Work required: One part of the entries below is wanted: the lines from the one containing "- moved: photo camera [545, 234, 31, 25]" through the one containing "- moved: black". Write those out exactly and nothing else.

--- Provided data Enclosed Below ---

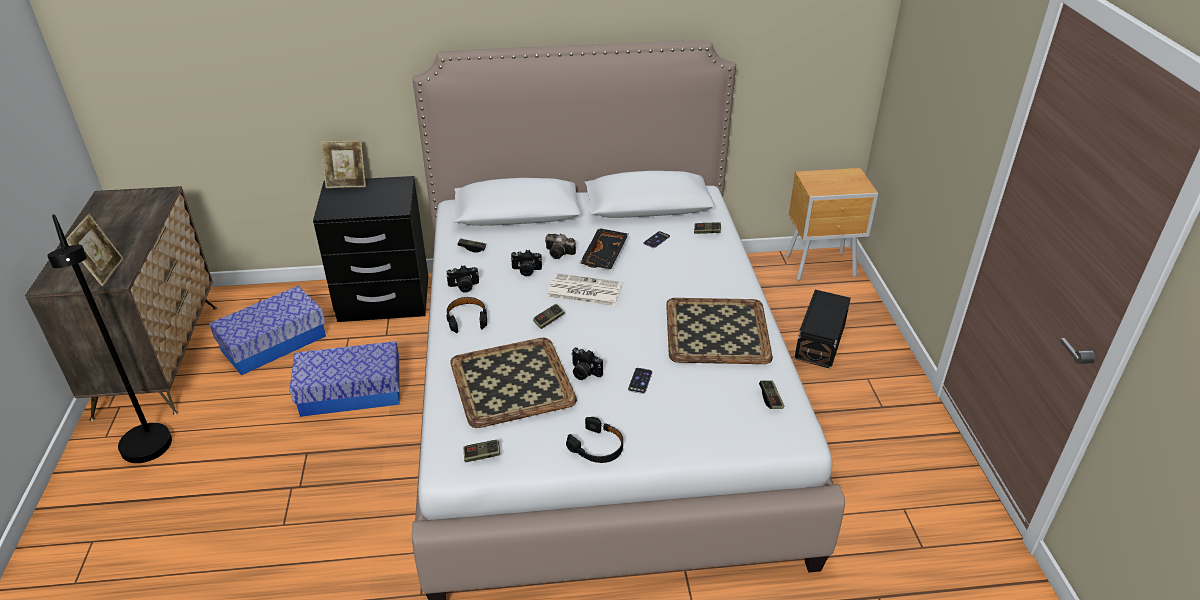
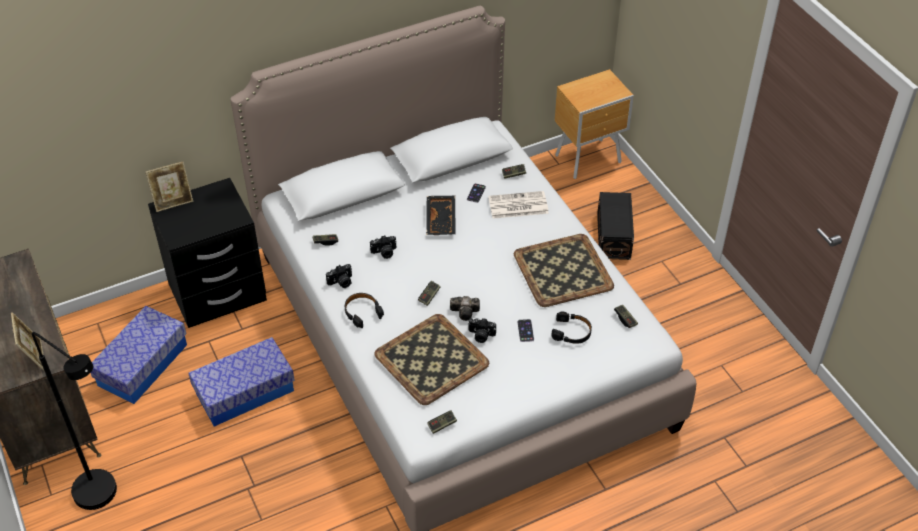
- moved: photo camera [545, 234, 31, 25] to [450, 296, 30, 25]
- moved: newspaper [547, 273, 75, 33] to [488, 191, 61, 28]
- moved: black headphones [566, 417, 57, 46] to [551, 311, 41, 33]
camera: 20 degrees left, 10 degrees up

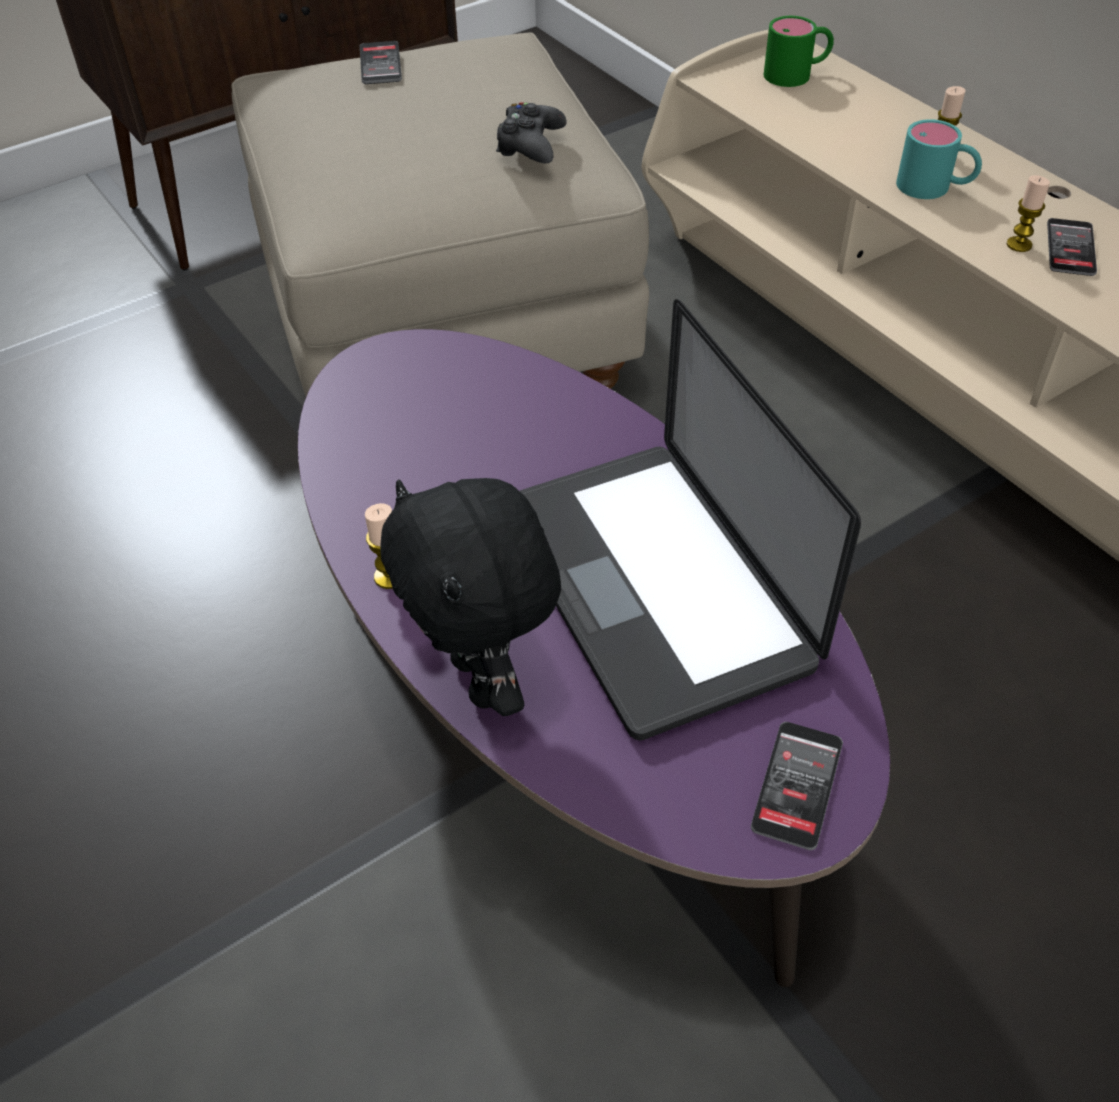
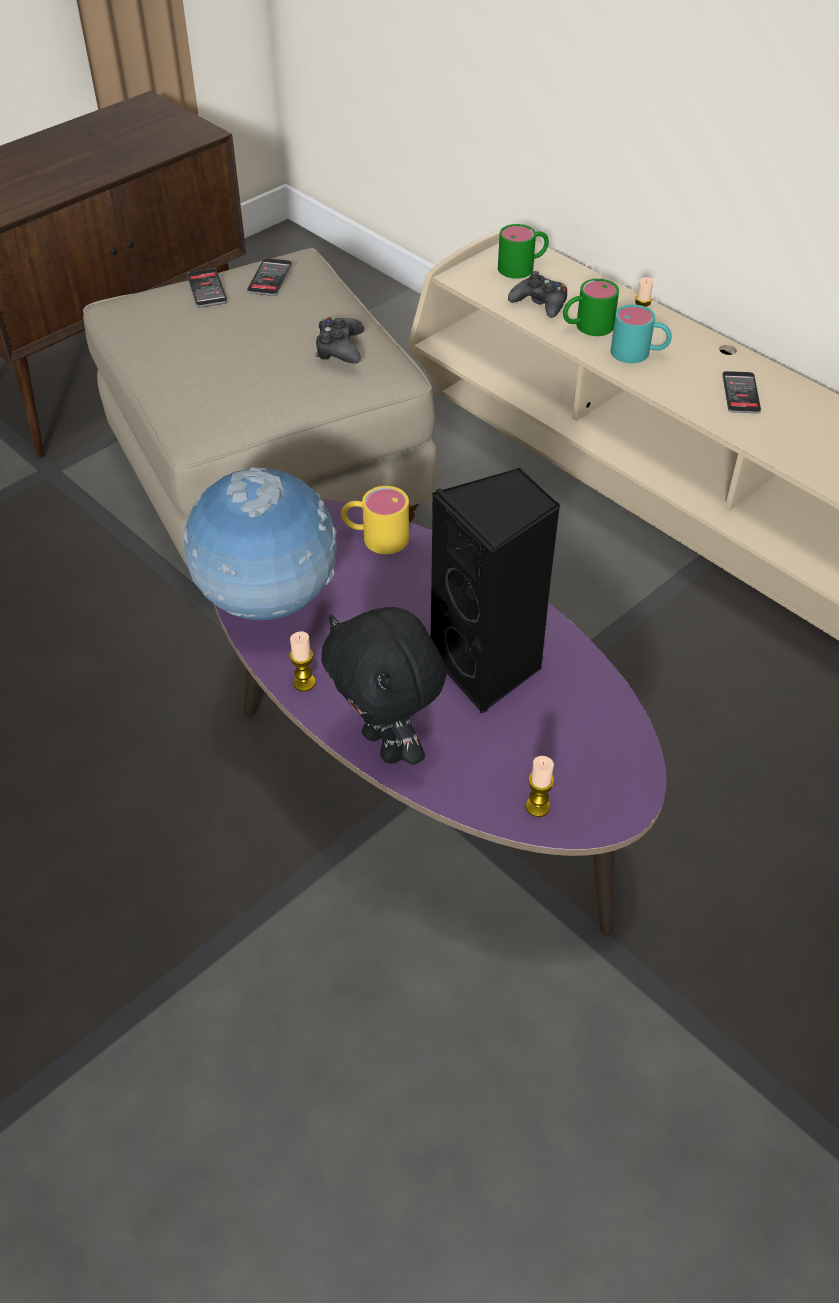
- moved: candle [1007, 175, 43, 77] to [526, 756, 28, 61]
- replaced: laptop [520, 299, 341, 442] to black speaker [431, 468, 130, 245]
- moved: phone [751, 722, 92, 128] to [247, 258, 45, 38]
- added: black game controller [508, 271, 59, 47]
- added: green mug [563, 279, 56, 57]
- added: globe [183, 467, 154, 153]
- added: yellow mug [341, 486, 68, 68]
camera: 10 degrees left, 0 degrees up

--- End of Enclosed Provided data ---
--- Provided data Enclosed Below ---

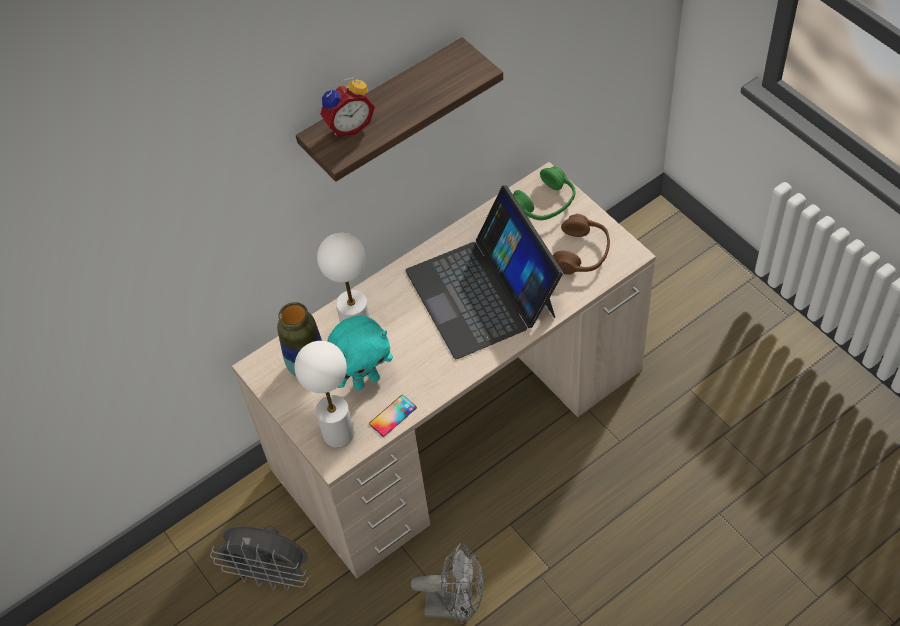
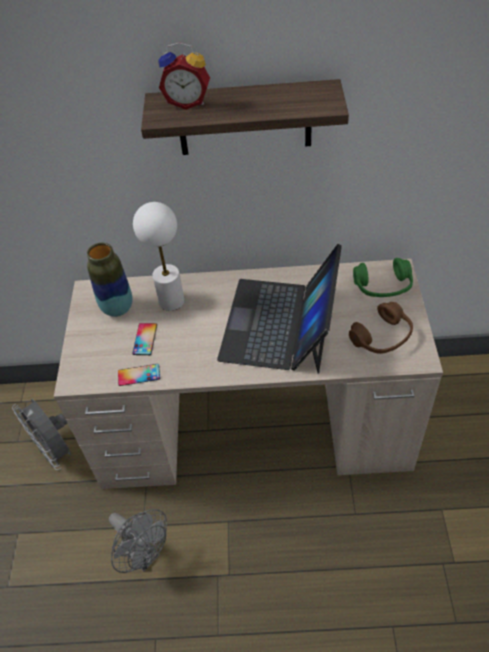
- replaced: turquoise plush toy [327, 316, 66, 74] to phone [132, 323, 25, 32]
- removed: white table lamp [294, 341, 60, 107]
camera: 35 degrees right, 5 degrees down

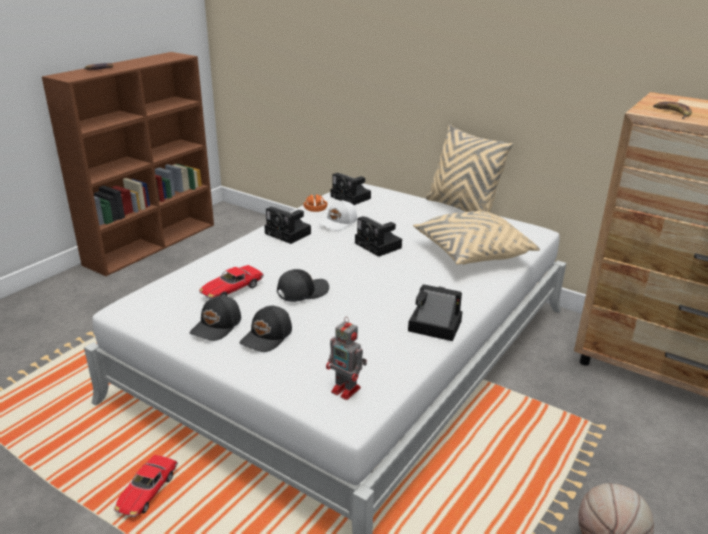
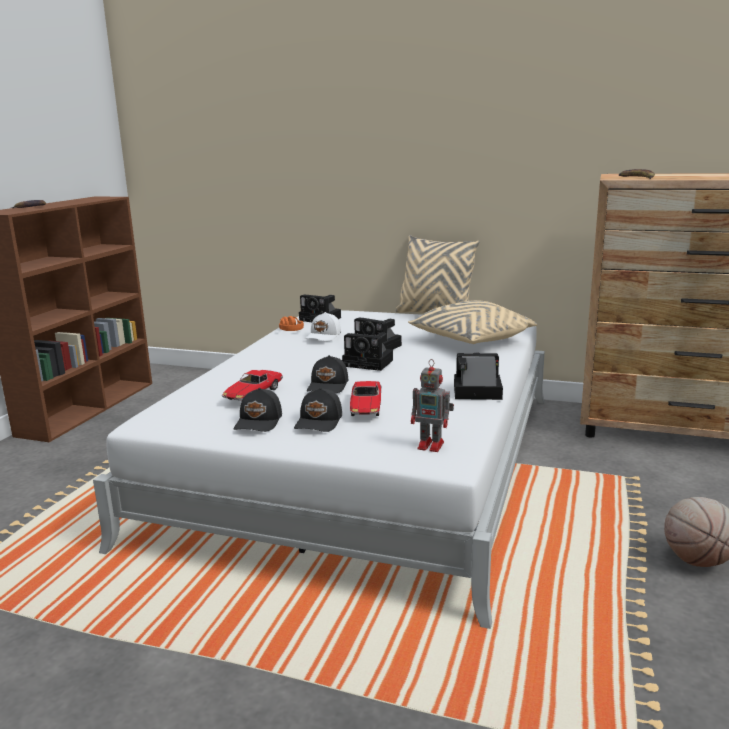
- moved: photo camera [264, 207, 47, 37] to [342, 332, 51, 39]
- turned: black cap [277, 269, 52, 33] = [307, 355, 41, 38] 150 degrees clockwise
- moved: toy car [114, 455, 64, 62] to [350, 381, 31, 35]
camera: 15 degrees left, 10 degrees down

--- End of Enclosed Provided data ---

Solution to this task:
- moved: photo camera [545, 234, 31, 25] to [450, 296, 30, 25]
- moved: newspaper [547, 273, 75, 33] to [488, 191, 61, 28]
- moved: black headphones [566, 417, 57, 46] to [551, 311, 41, 33]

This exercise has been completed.